In many quarters, "Exile, " which spawned only one major hit ("Tumbling Dice"), was dismissed as inferior to the Stones' acclaimed and more sonically clean predecessors, 1971's "Sticky Fingers, " 1969's "Let It Bleed" and 1968's "Beggars' Banquet." But over time, and repeated listening, a consensus formed. The album isn't so much about individual songs — it's about a cumulative feeling.

Was says, "The great thing about 'Exile' and really the genius of the Stones as songwriters and artists overall is they understand how to leave enough room in the song. They're impressionistic enough to let you fill in your own meaning. 'Tumbling Dice' can mean a thousand things to a thousand people and yet, it can be everyone's anthem for a million different reasons. 'Exile' as an album, because it is so spread out, you can attach your own importance, your own meaning to it, because whatever you are going through at that time, you can project onto that album."

'A reckless, lawless kind of emotion'

It's a feeling that has affected and influenced musicians for decades now — and not just obvious imitators such as The Black Crowes. On Fallon's week-long tribute, artists as diverse as Green Day, Taj Mahal, Keith Urban, Sheryl Crow and Phish paid homage to "Exile." Jack White and will.i.am rave about the album in "Stones in Exile."

Liz Phair was an unknown Chicago indie-rocker when she released "Exile in Guyville" in 1993. But the album she's described as a song-by-song response to "Exile on Main Street" catapulted her to stardom and became one of the seminal albums of the decade. Phair credits "Exile on Main Street" with providing a blueprint.

"The whole record is extremely emotional and it articulates emotion. It's just sort of a reckless, lawless kind of emotion, " Phair says. "They gave of all sides of themselves: musically, lyrically, emotionally. They took on authority. They were living their own rules. There's something earned about rock stardom where you actually have to kick out the rules of society and make your own and that record embodies that so perfectly."

Was chimes in, "It was a little like 'Lord of the Flies' because these young guys were doing whatever they wanted. It's kind of anarchistic. That was my impression of it. I don't know if there's a shred of truth in that, but that's what it meant to me. It was an affirmation to go your own way and create your own radical world. I'm certain that's not what they had in mind, but it's a very rock 'n' roll message that resonated on those levels."

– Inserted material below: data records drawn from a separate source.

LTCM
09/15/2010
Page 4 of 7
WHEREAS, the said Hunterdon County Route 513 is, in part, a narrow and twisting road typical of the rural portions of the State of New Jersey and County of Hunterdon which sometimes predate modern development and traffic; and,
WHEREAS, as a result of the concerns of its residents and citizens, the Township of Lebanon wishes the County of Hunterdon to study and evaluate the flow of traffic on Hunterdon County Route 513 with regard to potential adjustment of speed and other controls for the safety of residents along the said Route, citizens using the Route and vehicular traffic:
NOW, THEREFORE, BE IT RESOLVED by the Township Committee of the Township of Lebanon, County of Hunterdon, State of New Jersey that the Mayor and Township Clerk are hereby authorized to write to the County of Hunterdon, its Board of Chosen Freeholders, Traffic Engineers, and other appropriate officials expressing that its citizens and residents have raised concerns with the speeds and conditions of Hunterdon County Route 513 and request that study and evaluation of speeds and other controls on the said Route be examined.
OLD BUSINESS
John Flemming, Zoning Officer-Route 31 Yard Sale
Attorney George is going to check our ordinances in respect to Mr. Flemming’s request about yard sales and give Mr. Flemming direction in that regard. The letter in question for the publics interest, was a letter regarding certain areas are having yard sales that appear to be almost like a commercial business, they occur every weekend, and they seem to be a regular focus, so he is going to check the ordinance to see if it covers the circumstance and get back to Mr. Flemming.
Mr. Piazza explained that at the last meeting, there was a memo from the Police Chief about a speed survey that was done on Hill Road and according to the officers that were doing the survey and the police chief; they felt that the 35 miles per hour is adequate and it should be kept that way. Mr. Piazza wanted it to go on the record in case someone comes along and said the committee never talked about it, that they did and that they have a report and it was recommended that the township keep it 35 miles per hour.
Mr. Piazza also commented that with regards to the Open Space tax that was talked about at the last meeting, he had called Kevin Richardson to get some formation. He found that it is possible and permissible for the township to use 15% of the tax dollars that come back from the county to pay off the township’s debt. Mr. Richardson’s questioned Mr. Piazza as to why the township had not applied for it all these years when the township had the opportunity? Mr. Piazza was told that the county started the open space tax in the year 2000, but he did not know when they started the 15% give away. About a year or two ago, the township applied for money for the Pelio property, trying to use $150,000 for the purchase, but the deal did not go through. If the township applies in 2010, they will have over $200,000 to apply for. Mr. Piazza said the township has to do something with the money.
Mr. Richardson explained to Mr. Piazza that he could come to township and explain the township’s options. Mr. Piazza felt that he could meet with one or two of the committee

“Stones in Exile” shows just how much the Stones were living in their own radical world. The film, which debuted in a shortened version on “Late Night with Jimmy Fallon” last week, is entered in the current Cannes Film Festival. The movie documents how the circa 1971-72 Stones were doing more than just defining great music: They were defining what it meant to be a rock star.

Dulli’s boa-wearing stage persona owed an incalculable debt to images he saw of the Jagger and Richards in publications such as Rolling Stone and Creem. “Whenever I read about the Rolling Stones, who were my favorite band, I wanted to dress like them,” says Dulli. “I wanted to date models. I wanted to do the various drugs that they did and fly on private planes. To me, the Rolling Stones invented rock ‘n’ roll debauchery and put the style on it and cultivated it.”

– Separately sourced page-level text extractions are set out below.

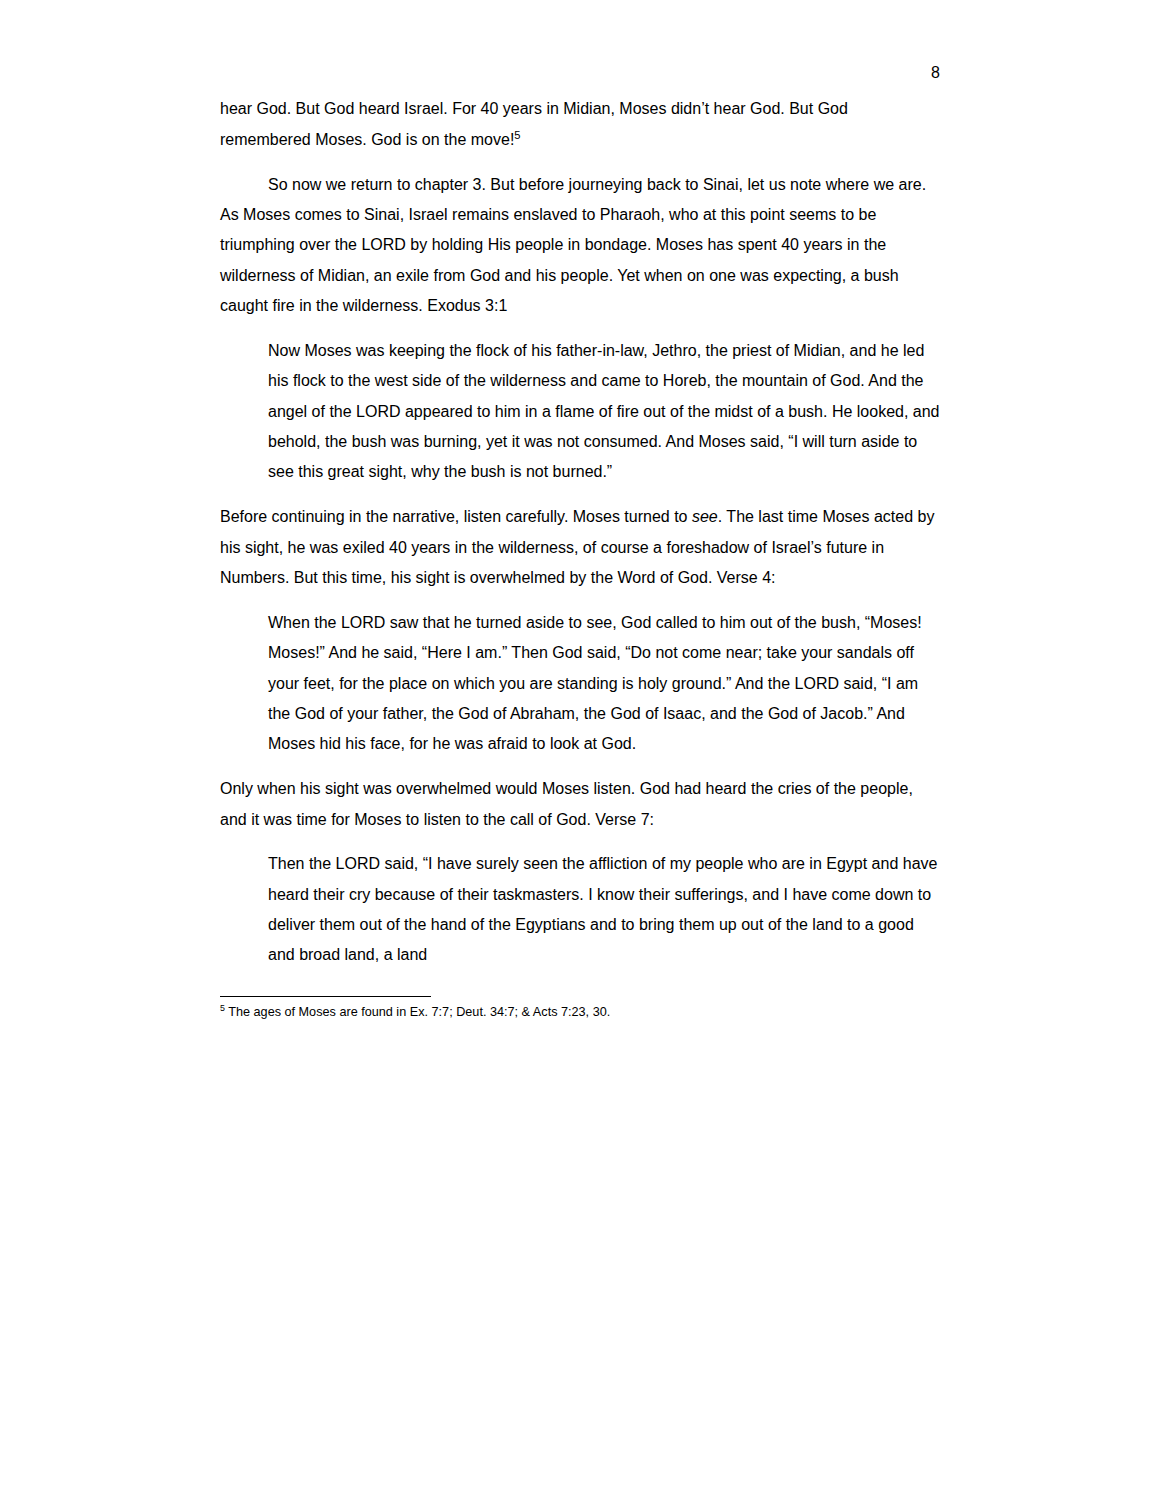8
hear God. But God heard Israel. For 40 years in Midian, Moses didn’t hear God. But God remembered Moses. God is on the move!5
So now we return to chapter 3. But before journeying back to Sinai, let us note where we are. As Moses comes to Sinai, Israel remains enslaved to Pharaoh, who at this point seems to be triumphing over the LORD by holding His people in bondage. Moses has spent 40 years in the wilderness of Midian, an exile from God and his people. Yet when on one was expecting, a bush caught fire in the wilderness. Exodus 3:1
Now Moses was keeping the flock of his father-in-law, Jethro, the priest of Midian, and he led his flock to the west side of the wilderness and came to Horeb, the mountain of God. And the angel of the LORD appeared to him in a flame of fire out of the midst of a bush. He looked, and behold, the bush was burning, yet it was not consumed. And Moses said, “I will turn aside to see this great sight, why the bush is not burned.”
Before continuing in the narrative, listen carefully. Moses turned to see. The last time Moses acted by his sight, he was exiled 40 years in the wilderness, of course a foreshadow of Israel’s future in Numbers. But this time, his sight is overwhelmed by the Word of God. Verse 4:
When the LORD saw that he turned aside to see, God called to him out of the bush, “Moses! Moses!” And he said, “Here I am.” Then God said, “Do not come near; take your sandals off your feet, for the place on which you are standing is holy ground.” And the LORD said, “I am the God of your father, the God of Abraham, the God of Isaac, and the God of Jacob.” And Moses hid his face, for he was afraid to look at God.
Only when his sight was overwhelmed would Moses listen. God had heard the cries of the people, and it was time for Moses to listen to the call of God. Verse 7:
Then the LORD said, “I have surely seen the affliction of my people who are in Egypt and have heard their cry because of their taskmasters. I know their sufferings, and I have come down to deliver them out of the hand of the Egyptians and to bring them up out of the land to a good and broad land, a land
5 The ages of Moses are found in Ex. 7:7; Deut. 34:7; & Acts 7:23, 30.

Jagger and Richards are now 66 years old, men of wealth and taste. They’ve been playing with drummer Charlie Watts, 68, since 1963.

Jagger tells CHICAGOPRESSRELEASE.COM’s King the longevity that allowed this grand return from “Exile” is due to a combination of factors.

“The Stones are very lucky. You always need a lot of luck. And I think they were in the right place at the right time. And when we work, we work very hard,” he says. “So I think you need all of those things. It’s no good just being hard-working. There’s a lot of people hard-working. But you’ve got to be hard-working, on your game and be lucky.”

The Stones were never more on their game than when they produced “Exile.”